(Dataset content)

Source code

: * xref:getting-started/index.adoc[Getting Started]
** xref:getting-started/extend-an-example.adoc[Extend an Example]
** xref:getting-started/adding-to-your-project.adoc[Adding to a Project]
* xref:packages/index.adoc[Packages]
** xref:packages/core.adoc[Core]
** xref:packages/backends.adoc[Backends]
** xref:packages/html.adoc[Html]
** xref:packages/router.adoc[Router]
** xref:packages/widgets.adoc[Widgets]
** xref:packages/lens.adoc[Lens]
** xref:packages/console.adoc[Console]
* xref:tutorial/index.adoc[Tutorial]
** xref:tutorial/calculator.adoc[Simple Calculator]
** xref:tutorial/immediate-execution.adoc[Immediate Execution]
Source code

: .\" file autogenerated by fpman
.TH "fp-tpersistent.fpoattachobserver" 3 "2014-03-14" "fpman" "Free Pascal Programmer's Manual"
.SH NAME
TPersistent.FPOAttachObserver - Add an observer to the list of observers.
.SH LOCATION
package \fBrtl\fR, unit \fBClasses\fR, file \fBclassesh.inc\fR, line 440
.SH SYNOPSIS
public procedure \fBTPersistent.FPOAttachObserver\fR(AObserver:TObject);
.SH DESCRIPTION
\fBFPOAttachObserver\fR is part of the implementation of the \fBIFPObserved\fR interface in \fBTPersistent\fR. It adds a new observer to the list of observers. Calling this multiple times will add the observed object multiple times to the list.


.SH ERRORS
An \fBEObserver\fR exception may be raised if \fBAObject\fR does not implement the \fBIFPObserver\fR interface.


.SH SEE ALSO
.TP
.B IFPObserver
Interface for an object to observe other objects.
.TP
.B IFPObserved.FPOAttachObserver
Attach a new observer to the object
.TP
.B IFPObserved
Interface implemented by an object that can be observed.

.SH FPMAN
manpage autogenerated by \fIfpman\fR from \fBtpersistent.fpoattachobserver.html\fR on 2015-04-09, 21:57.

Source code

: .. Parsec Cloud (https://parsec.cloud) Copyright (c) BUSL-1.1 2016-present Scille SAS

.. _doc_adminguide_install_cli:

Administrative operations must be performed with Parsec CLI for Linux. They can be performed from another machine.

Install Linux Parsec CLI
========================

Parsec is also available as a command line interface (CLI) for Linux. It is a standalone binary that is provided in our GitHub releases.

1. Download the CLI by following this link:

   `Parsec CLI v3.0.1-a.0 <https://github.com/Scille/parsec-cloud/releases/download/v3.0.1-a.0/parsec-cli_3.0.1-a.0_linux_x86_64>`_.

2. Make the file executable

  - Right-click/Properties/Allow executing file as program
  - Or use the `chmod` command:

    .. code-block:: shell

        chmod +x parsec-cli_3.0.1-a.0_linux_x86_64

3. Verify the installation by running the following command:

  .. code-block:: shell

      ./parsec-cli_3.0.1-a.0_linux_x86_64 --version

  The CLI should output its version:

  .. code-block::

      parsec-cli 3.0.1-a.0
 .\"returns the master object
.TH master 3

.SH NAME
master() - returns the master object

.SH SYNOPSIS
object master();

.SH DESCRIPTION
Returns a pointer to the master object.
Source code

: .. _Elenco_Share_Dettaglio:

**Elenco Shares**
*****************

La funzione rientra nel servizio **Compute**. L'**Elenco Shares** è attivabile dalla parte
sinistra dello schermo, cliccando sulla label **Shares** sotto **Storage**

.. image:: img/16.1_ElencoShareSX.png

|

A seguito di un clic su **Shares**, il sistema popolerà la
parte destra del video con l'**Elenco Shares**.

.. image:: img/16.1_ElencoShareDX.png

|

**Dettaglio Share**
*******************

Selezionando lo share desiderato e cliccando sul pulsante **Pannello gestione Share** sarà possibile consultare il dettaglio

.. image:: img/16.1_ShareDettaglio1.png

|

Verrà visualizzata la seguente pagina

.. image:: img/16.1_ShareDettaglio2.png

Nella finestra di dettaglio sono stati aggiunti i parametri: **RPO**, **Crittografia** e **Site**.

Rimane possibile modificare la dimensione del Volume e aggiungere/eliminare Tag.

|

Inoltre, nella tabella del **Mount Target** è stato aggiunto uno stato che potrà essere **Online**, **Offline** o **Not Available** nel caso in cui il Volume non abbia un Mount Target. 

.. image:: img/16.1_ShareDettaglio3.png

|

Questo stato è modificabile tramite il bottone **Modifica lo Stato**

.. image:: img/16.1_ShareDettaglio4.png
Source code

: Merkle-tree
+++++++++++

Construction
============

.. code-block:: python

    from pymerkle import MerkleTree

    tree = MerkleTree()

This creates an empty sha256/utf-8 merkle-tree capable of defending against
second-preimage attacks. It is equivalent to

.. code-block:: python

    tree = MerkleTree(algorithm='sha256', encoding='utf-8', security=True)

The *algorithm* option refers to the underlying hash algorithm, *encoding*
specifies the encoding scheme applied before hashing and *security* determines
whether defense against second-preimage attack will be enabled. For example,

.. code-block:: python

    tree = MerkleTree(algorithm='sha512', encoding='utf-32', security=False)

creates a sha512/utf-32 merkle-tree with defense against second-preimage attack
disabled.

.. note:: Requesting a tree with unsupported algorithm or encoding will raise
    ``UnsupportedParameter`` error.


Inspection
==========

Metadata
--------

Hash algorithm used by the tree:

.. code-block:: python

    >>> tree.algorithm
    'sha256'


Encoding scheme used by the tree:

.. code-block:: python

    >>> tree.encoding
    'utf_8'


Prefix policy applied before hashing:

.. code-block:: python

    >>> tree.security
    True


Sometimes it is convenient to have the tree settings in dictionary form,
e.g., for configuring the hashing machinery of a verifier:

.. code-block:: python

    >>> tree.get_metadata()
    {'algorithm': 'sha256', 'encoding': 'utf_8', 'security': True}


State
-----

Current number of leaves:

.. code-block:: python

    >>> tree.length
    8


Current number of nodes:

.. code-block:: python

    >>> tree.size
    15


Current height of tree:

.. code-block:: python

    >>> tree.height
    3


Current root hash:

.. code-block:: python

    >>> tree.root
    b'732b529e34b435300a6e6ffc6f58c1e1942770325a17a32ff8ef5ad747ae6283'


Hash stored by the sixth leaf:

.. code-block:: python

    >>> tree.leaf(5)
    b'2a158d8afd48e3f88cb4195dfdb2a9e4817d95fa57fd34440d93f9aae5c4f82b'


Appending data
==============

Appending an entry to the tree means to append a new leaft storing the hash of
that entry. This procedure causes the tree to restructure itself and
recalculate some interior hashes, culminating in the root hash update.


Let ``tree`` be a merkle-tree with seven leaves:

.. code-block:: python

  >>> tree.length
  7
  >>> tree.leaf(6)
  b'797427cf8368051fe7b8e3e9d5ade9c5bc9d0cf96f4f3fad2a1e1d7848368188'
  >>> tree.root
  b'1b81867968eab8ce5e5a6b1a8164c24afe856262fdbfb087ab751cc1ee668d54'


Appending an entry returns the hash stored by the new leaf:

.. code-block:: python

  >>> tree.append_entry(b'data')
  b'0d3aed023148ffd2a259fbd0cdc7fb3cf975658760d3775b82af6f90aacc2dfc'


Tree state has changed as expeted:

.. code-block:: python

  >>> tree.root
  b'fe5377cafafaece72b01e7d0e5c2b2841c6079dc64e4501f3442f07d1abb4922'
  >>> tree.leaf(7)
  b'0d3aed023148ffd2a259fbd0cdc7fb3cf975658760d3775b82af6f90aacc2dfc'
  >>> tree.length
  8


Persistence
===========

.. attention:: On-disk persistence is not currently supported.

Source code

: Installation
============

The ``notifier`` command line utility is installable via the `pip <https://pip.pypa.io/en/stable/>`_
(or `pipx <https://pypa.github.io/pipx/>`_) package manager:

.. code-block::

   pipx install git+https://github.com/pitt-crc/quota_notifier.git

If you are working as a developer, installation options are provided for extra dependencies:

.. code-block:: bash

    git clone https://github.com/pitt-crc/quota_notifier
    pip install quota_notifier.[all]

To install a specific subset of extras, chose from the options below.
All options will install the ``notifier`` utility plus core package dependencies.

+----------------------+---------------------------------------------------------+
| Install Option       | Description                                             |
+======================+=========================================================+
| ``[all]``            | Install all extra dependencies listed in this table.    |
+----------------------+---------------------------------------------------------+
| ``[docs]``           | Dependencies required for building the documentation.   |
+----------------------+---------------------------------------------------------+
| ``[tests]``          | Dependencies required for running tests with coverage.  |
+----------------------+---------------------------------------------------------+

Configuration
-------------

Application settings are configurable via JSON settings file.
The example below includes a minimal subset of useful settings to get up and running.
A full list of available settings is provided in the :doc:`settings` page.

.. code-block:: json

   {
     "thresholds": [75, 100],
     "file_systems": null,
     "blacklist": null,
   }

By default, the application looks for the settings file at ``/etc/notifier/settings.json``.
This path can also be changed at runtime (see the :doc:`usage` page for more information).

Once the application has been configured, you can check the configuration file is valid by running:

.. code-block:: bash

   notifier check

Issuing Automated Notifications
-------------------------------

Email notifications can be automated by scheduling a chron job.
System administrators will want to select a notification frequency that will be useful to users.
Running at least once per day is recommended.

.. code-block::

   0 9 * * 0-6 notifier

(End Dataset content)

*What needs to be done*. All that is needed is the exact run of lines above from the line containing "pip install quota_notifier.[all]" through the line containing "The example below", both of them included.

*Task response*.
    pip install quota_notifier.[all]

To install a specific subset of extras, chose from the options below.
All options will install the ``notifier`` utility plus core package dependencies.

+----------------------+---------------------------------------------------------+
| Install Option       | Description                                             |
+======================+=========================================================+
| ``[all]``            | Install all extra dependencies listed in this table.    |
+----------------------+---------------------------------------------------------+
| ``[docs]``           | Dependencies required for building the documentation.   |
+----------------------+---------------------------------------------------------+
| ``[tests]``          | Dependencies required for running tests with coverage.  |
+----------------------+---------------------------------------------------------+

Configuration
-------------

Application settings are configurable via JSON settings file.
The example below includes a minimal subset of useful settings to get up and running.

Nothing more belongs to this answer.